── Supplied information ──

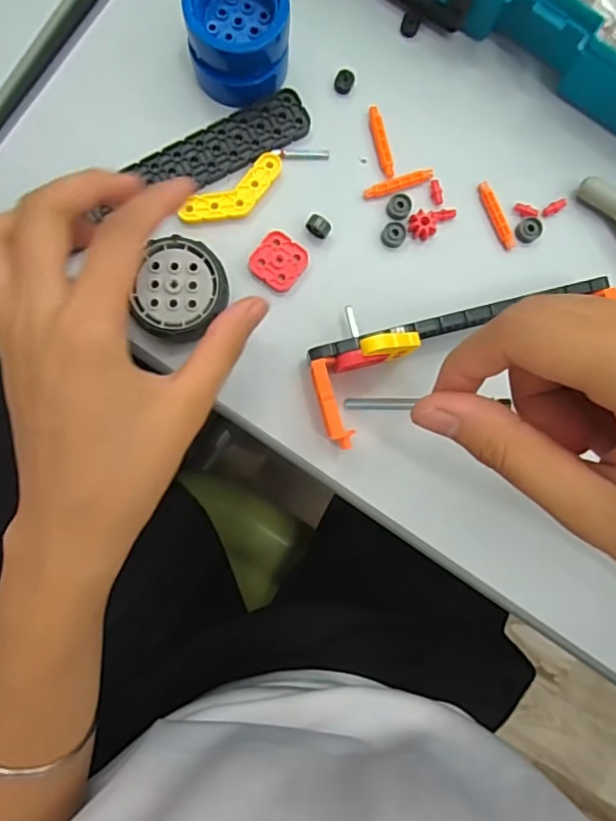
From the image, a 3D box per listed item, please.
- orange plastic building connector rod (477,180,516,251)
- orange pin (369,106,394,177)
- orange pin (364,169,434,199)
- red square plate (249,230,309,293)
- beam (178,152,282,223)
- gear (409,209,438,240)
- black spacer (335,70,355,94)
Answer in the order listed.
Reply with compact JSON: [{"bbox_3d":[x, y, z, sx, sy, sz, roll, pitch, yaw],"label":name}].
[{"bbox_3d":[0.099,-0.102,0.291,0.007,0.004,0.038,-23,89,-2],"label":"orange plastic building connector rod"},{"bbox_3d":[0.039,-0.140,0.293,0.008,0.005,0.036,-14,89,-2],"label":"orange pin"},{"bbox_3d":[0.047,-0.118,0.291,0.037,0.004,0.006,-17,89,-2],"label":"orange pin"},{"bbox_3d":[-0.015,-0.076,0.286,0.025,0.005,0.027,36,88,-1],"label":"red square plate"},{"bbox_3d":[-0.037,-0.110,0.285,0.057,0.004,0.020,-35,90,-2],"label":"beam"},{"bbox_3d":[0.060,-0.096,0.289,0.013,0.006,0.013,0,88,-2],"label":"gear"},{"bbox_3d":[0.019,-0.172,0.292,0.009,0.004,0.011,26,88,-1],"label":"black spacer"}]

───

▶ [What you will do] Using the records above, please repeat the line with "- orange plastic" and every line after it exactly, and give no other text.

▶ [Task response]
- orange plastic building connector rod (477,180,516,251)
- orange pin (369,106,394,177)
- orange pin (364,169,434,199)
- red square plate (249,230,309,293)
- beam (178,152,282,223)
- gear (409,209,438,240)
- black spacer (335,70,355,94)
Answer in the order listed.
Reply with compact JSON: [{"bbox_3d":[x, y, z, sx, sy, sz, roll, pitch, yaw],"label":name}].
[{"bbox_3d":[0.099,-0.102,0.291,0.007,0.004,0.038,-23,89,-2],"label":"orange plastic building connector rod"},{"bbox_3d":[0.039,-0.140,0.293,0.008,0.005,0.036,-14,89,-2],"label":"orange pin"},{"bbox_3d":[0.047,-0.118,0.291,0.037,0.004,0.006,-17,89,-2],"label":"orange pin"},{"bbox_3d":[-0.015,-0.076,0.286,0.025,0.005,0.027,36,88,-1],"label":"red square plate"},{"bbox_3d":[-0.037,-0.110,0.285,0.057,0.004,0.020,-35,90,-2],"label":"beam"},{"bbox_3d":[0.060,-0.096,0.289,0.013,0.006,0.013,0,88,-2],"label":"gear"},{"bbox_3d":[0.019,-0.172,0.292,0.009,0.004,0.011,26,88,-1],"label":"black spacer"}]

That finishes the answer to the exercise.